→ **Problem details**:
Leaving all pictures out, output exactly and only the line containing "left_click(284, 367)" and the lines that follow it to the end of the material below.

→ **Information shown**:
= Beginning of Section =
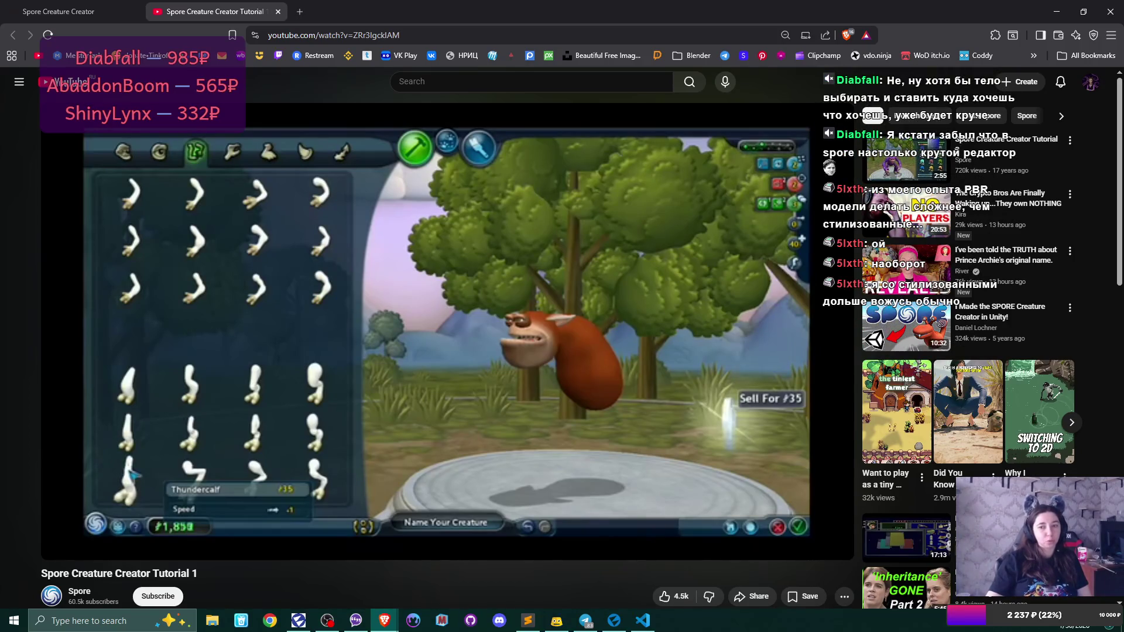
- Play the tutorial on to 4:40, pause it, and close the YouTube tab
left_click(284, 367)
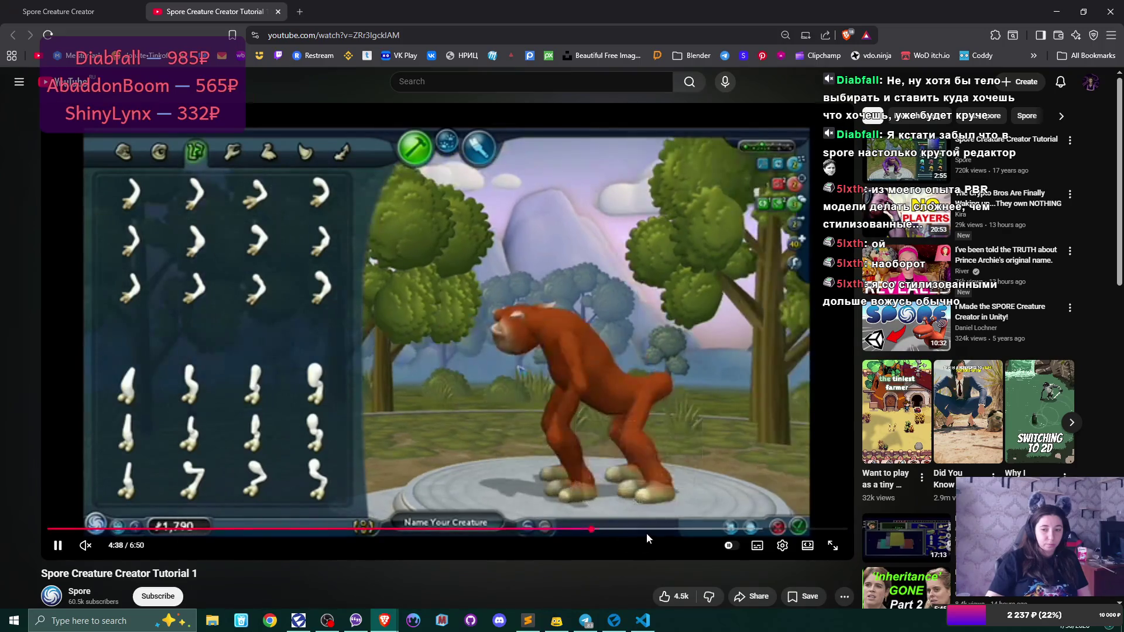
left_click(571, 292)
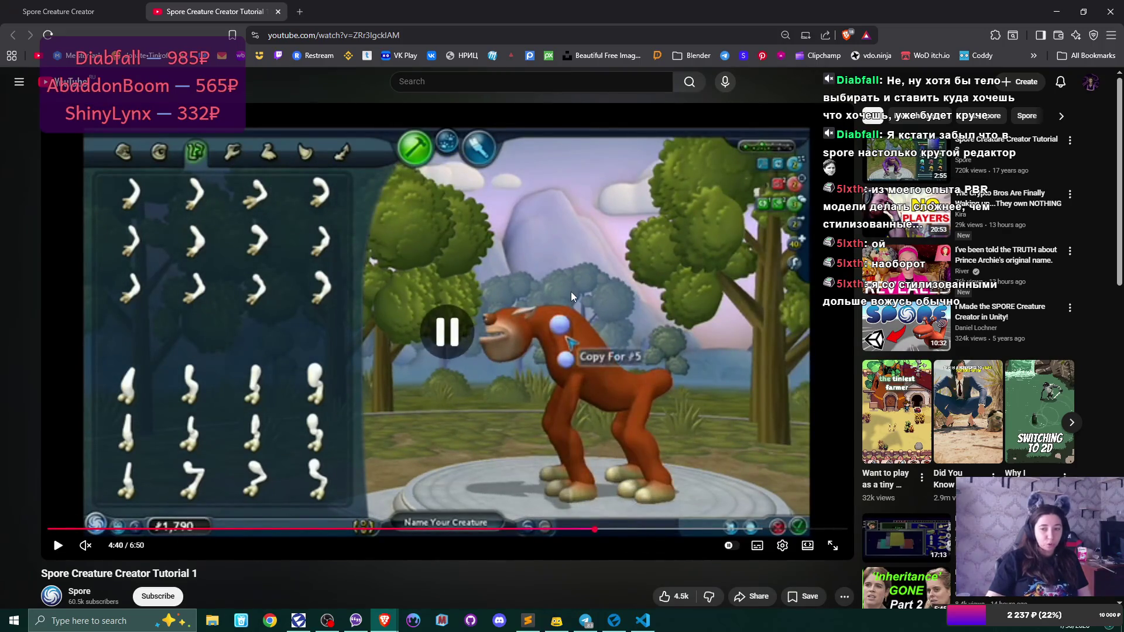
left_click(278, 12)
= End of Section =
→ **Reply to the task**:
left_click(284, 367)
left_click(571, 292)
left_click(278, 12)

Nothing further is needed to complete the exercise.